Вдвоем, на спине беспокойного коня, они смотрели, как взвиваются в небеса клубы дыма и языки пламени. Как сгорает дотла ее детство. Все, что знала и любила Пиппа, осталось там, в этом доме. Все горит. Все горят. Ей вспомнилось, как мать жарила на вертеле индеек и кур: пламя лижет плоть, и та сочится жидкостью и покрывается хрустящей корочкой…
К горлу подступила тошнота.
– Почему? – снова прошептала Пиппа сквозь туман горя и ярости. – Почему выжила только я?
Сирейна крепче сжала ее плечи.
– Быть может… ты и не выжила?
Легкий ветерок зашелестел по кронам деревьев – так голубь, взлетев, неторопливо набирает высоту. В воздухе пахло решением. Пахло судьбой.
– Что, если Пиппа Харгрейв погибла в огне вместе со своими родителями? А выжила только Франческа. Наследница титула и состояния семьи Кавендиш. Та, кто, пережив трагедию, сохранила достаточно средств к существованию.
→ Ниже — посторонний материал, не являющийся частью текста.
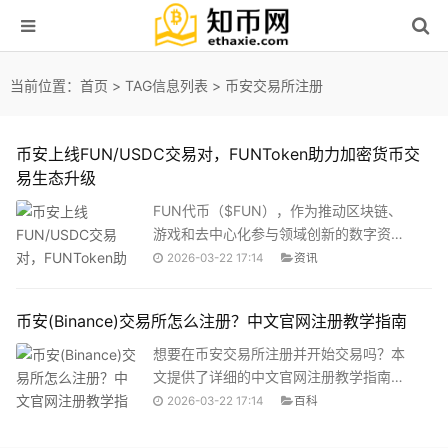
当前位置：
首页
> TAG信息列表 > 币安交易所注册
币安上线FUN/USDC交易对，FUNToken助力加密货币交
易生态升级
FUN代币（$FUN），作为推动区块链、
游戏和去中心化参与领域创新的数字资
产，近日宣布正式在币安上线 FUN/USDC
2026-03-22 17:14
资讯
交易对。币安是按交易量和用户数计算的
全球最大且最受信任的加密货币交易所。
币安(Binance)交易所怎么注册？中文官网注册教学指南
想要在币安交易所注册并开始交易吗？本
文提供了详细的中文官网注册教学指南，
帮助您轻松完成币安交易所的注册。
2026-03-22 17:14
百科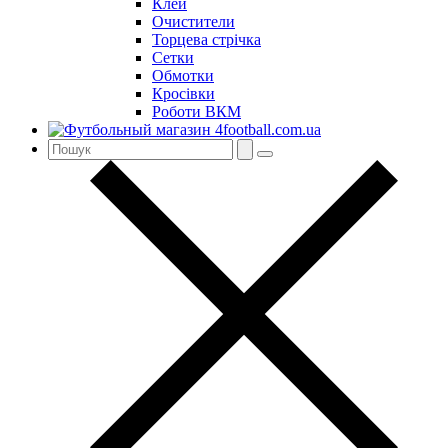
Клей
Очистители
Торцева стрічка
Сетки
Обмотки
Кросівки
Роботи ВКМ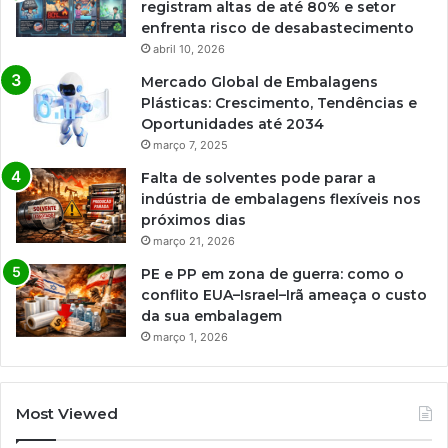
registram altas de até 80% e setor
enfrenta risco de desabastecimento
abril 10, 2026
Mercado Global de Embalagens
Plásticas: Crescimento, Tendências e
Oportunidades até 2034
março 7, 2025
Falta de solventes pode parar a
indústria de embalagens flexíveis nos
próximos dias
março 21, 2026
PE e PP em zona de guerra: como o
conflito EUA–Israel–Irã ameaça o custo
da sua embalagem
março 1, 2026
Most Viewed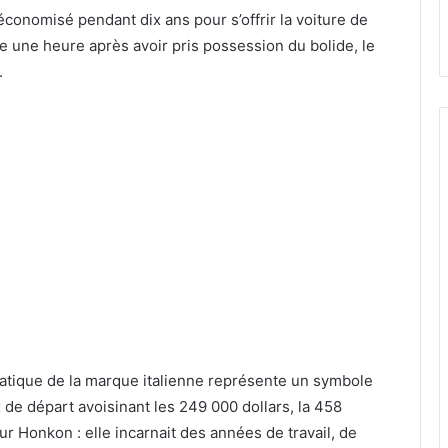
onomisé pendant dix ans pour s’offrir la voiture de
ne une heure après avoir pris possession du bolide, le
.
atique de la marque italienne représente un symbole
 de départ avoisinant les 249 000 dollars, la 458
ur Honkon : elle incarnait des années de travail, de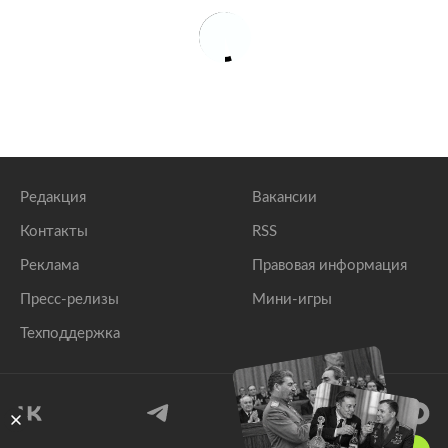
Редакция
Вакансии
Контакты
RSS
Реклама
Правовая информация
Пресс-релизы
Мини-игры
Техподдержка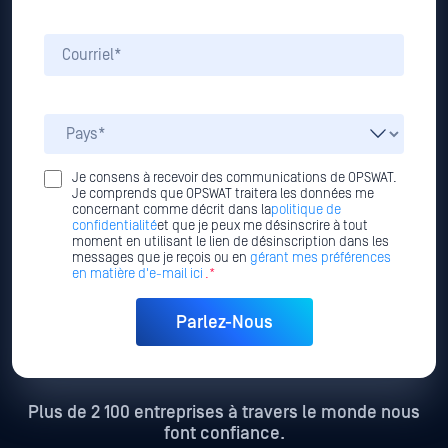
Je consens à recevoir des communications de OPSWAT.
Je comprends que OPSWAT traitera les données me
concernant comme décrit dans la
politique de
confidentialité
et que je peux me désinscrire à tout
moment en utilisant le lien de désinscription dans les
messages que je reçois ou en
gérant mes préférences
en matière d'e-mail ici
.*
Plus de 2 100 entreprises à travers le monde nous
font confiance.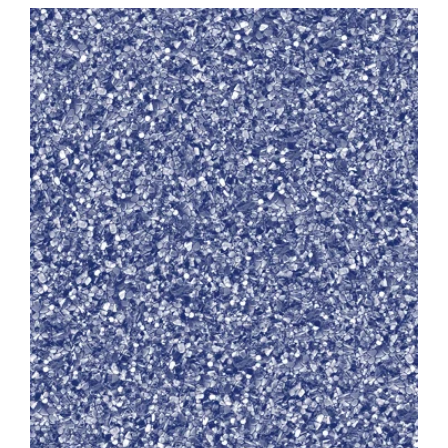
View
Larger
Image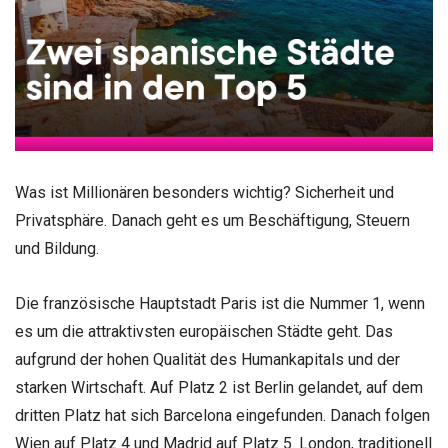
Was ist Millionären besonders wichtig? Sicherheit und
Privatsphäre. Danach geht es um Beschäftigung, Steuern
und Bildung.
Die französische Hauptstadt Paris ist die Nummer 1, wenn
es um die attraktivsten europäischen Städte geht. Das
aufgrund der hohen Qualität des Humankapitals und der
starken Wirtschaft. Auf Platz 2 ist Berlin gelandet, auf dem
dritten Platz hat sich Barcelona eingefunden. Danach folgen
Wien auf Platz 4 und Madrid auf Platz 5. London, traditionell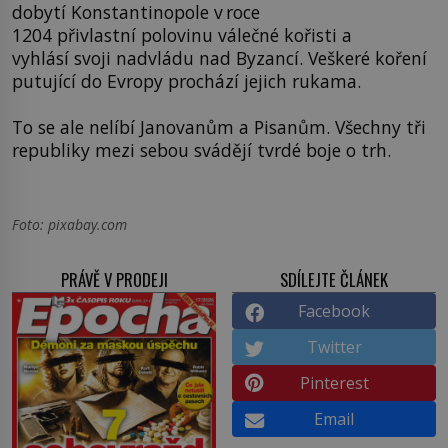
dobytí Konstantinopole v roce
1204 přivlastní polovinu válečné kořisti a
vyhlásí svoji nadvládu nad Byzancí. Veškeré koření
putující do Evropy prochází jejich rukama.
To se ale nelíbí Janovanům a Pisanům. Všechny tři
republiky mezi sebou svádějí tvrdé boje o trh.
Foto: pixabay.com
PRÁVĚ V PRODEJI
SDÍLEJTE ČLÁNEK
Facebook
Twitter
Pinterest
Email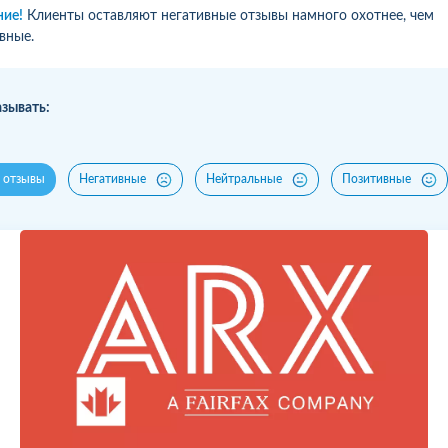
ие!
Клиенты оставляют негативные отзывы намного охотнее, чем
вные.
зывать:
 отзывы
Негативные
Нейтральные
Позитивные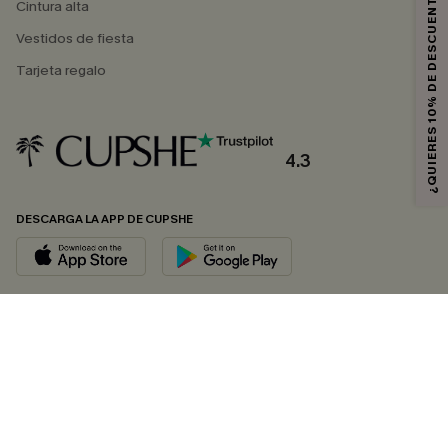
¿QUIERES 10% DE DESCUENTO?
Cintura alta
Vestidos de fiesta
Tarjeta regalo
4.3
DESCARGA LA APP DE CUPSHE
SÍGUENOS EN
Пиппа попыталась повернуться и взглянуть на Сирейну; ей показалось, что она ослышалась.
– Но я совсем не похожа на Франческу! Она была такой… изящной.
– Изящной? Скорее, хрупкой. А ты не слаба, о нет! С того дня, как помогла тебе явиться в этот мир, я знала: у тебя сердце дракона, в котором однажды запылает неугасимый огонь. Лишь одного не могла предвидеть: что этот костер вспыхнет уже сейчас, зажженный такой трагедией. – Глаза Сирейны странно блеснули; она смотрела Пиппе в лицо, и в глубине ее зрачков плясало пламя. – Ты выжила, потому что ужасное преступление, совершенное сегодня, не могло остаться без свидетеля. Потому что твое предназначение – воздать за гибель тех, кого ты любила.
– Но я… я же просто девочка!
Сирейна вздохнула, и ее вздох был наполнен такой грустью, словно за несколько десятков лет прожила добрый десяток жизней.
– Нет, думаю, теперь ты не обычная девочка. И, если решишься, я тебе помогу. Найду тех, кто научит тебя стать женщиной, способной свершить правосудие.
– Не знаю, что такое правосудие, – сквозь слезы прошептала Пиппа.
– А как насчет мести? Тебе понятно, что значит это слово?
Пиппа задумалась. «Месть». Да, это слово наполнилось для нее незнакомым ранее смыслом: отдалось в ушах раскатом грома, молнией ударило в сердце, обратило океан горя и боли в огненный ад.
Возмездие. И каждому из убийц, и тем, кто послал их на преступление. Пусть все они сгорят!
И самой страшной смертью умрет тот, кто отнял у нее Деклана Чандлера.